## Task instructions
Exclude all pictures, then copy each of the records exactly as written.

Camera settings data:
+ + + + + + +

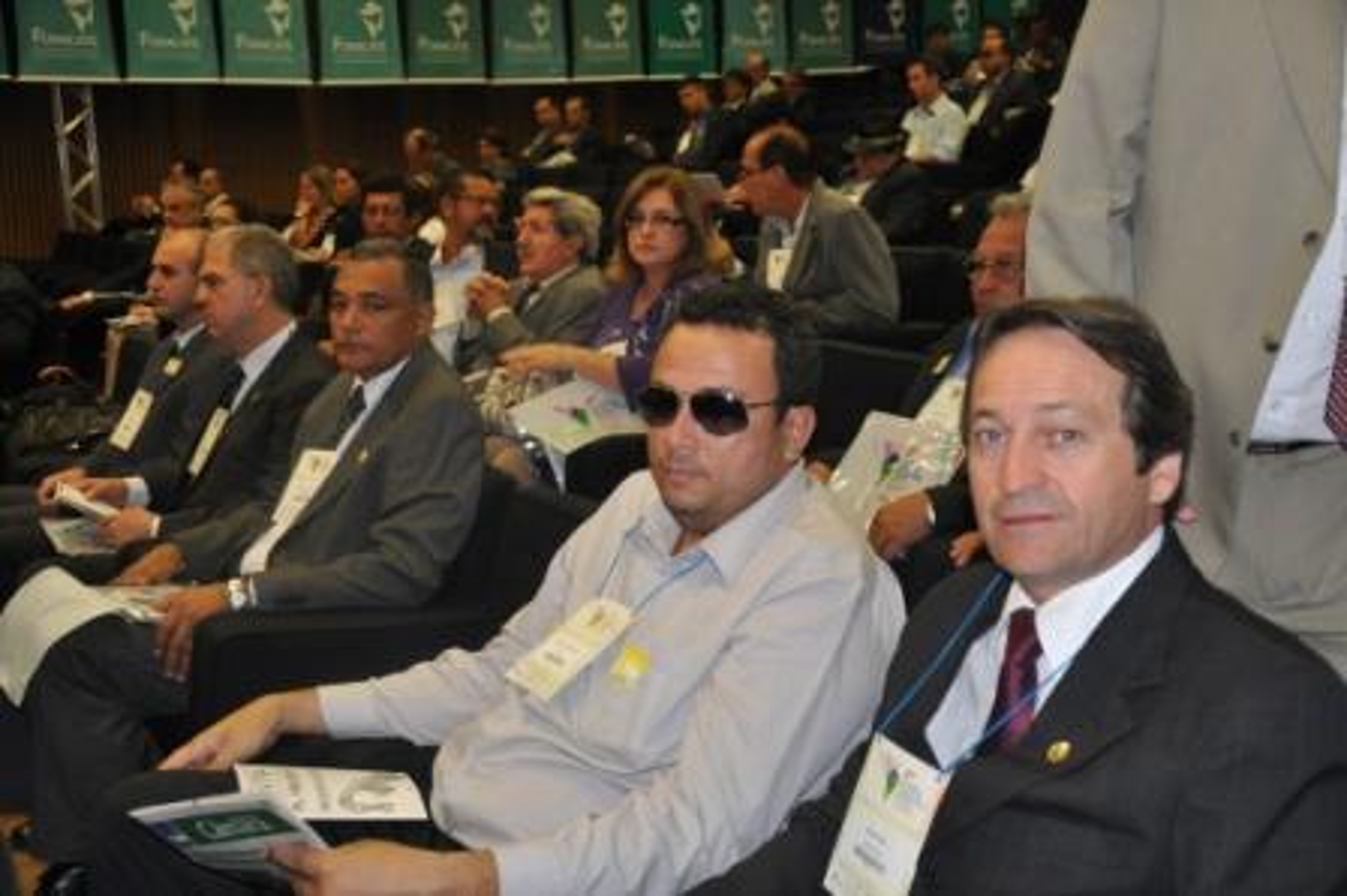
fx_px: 1795
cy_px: 448
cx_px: 674
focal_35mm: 48
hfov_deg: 41.1
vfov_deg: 28.0
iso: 800
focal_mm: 32
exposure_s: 1/60
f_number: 4.2
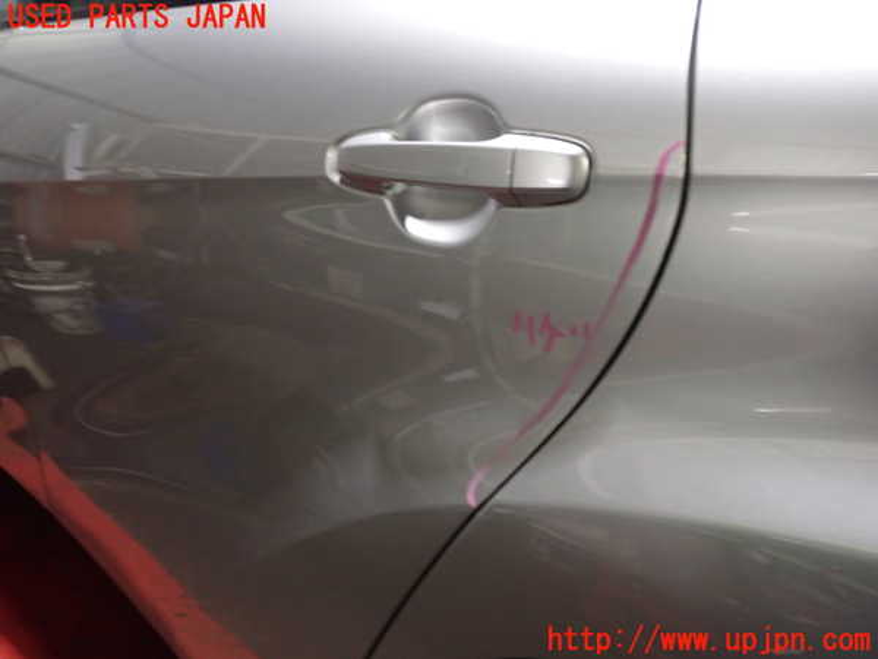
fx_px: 761
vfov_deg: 46.8
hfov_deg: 60.0
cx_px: 439
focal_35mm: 30
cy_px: 330
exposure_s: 1/30
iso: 500
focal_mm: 5.4
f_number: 2.3
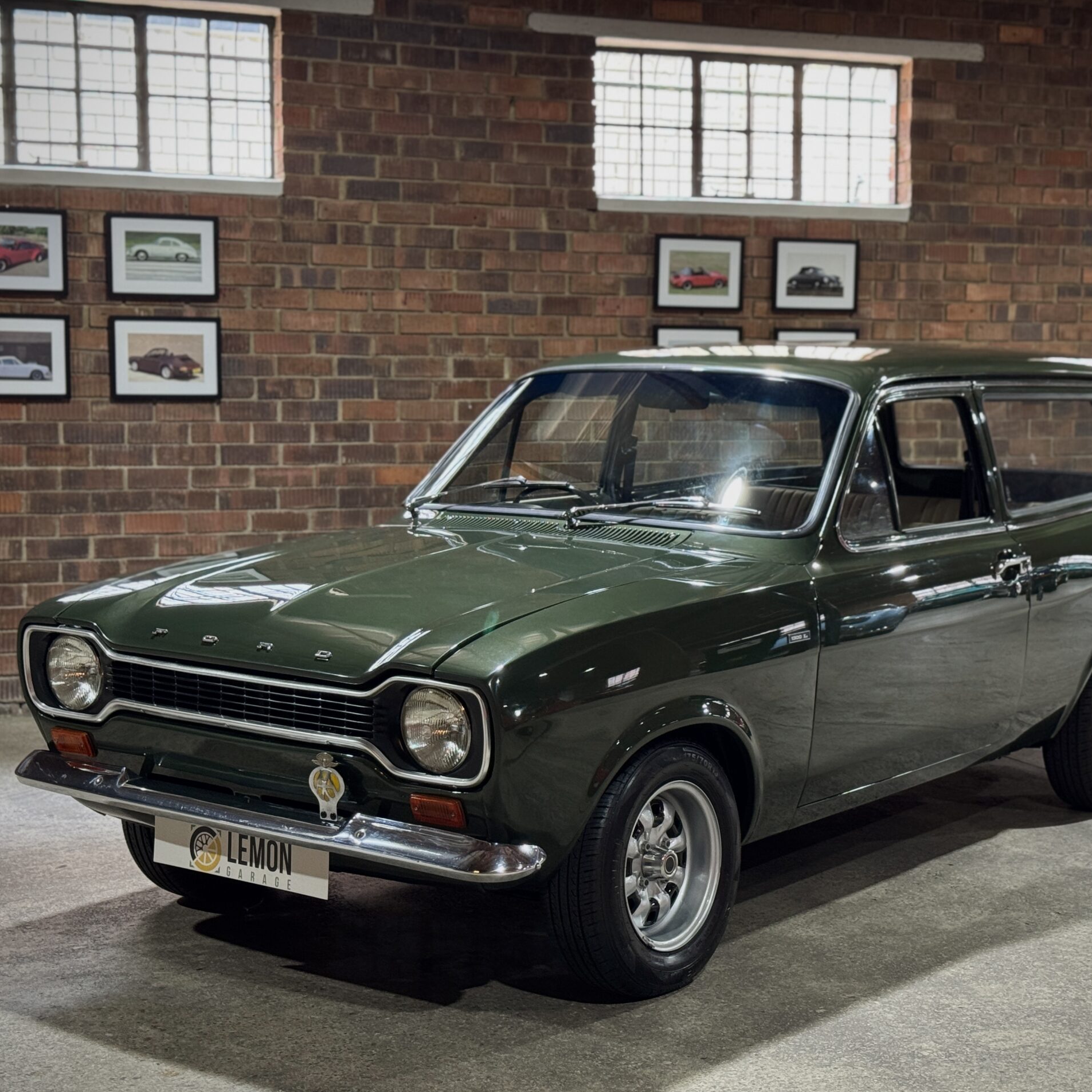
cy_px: 549
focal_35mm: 57
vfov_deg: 30.0
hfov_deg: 30.0
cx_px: 614
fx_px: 2034
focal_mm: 6.76
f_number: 1.78
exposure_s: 1/33
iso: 250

+ + + + + + +

## Written response
fx_px: 1795
cy_px: 448
cx_px: 674
focal_35mm: 48
hfov_deg: 41.1
vfov_deg: 28.0
iso: 800
focal_mm: 32
exposure_s: 1/60
f_number: 4.2
fx_px: 761
vfov_deg: 46.8
hfov_deg: 60.0
cx_px: 439
focal_35mm: 30
cy_px: 330
exposure_s: 1/30
iso: 500
focal_mm: 5.4
f_number: 2.3
cy_px: 549
focal_35mm: 57
vfov_deg: 30.0
hfov_deg: 30.0
cx_px: 614
fx_px: 2034
focal_mm: 6.76
f_number: 1.78
exposure_s: 1/33
iso: 250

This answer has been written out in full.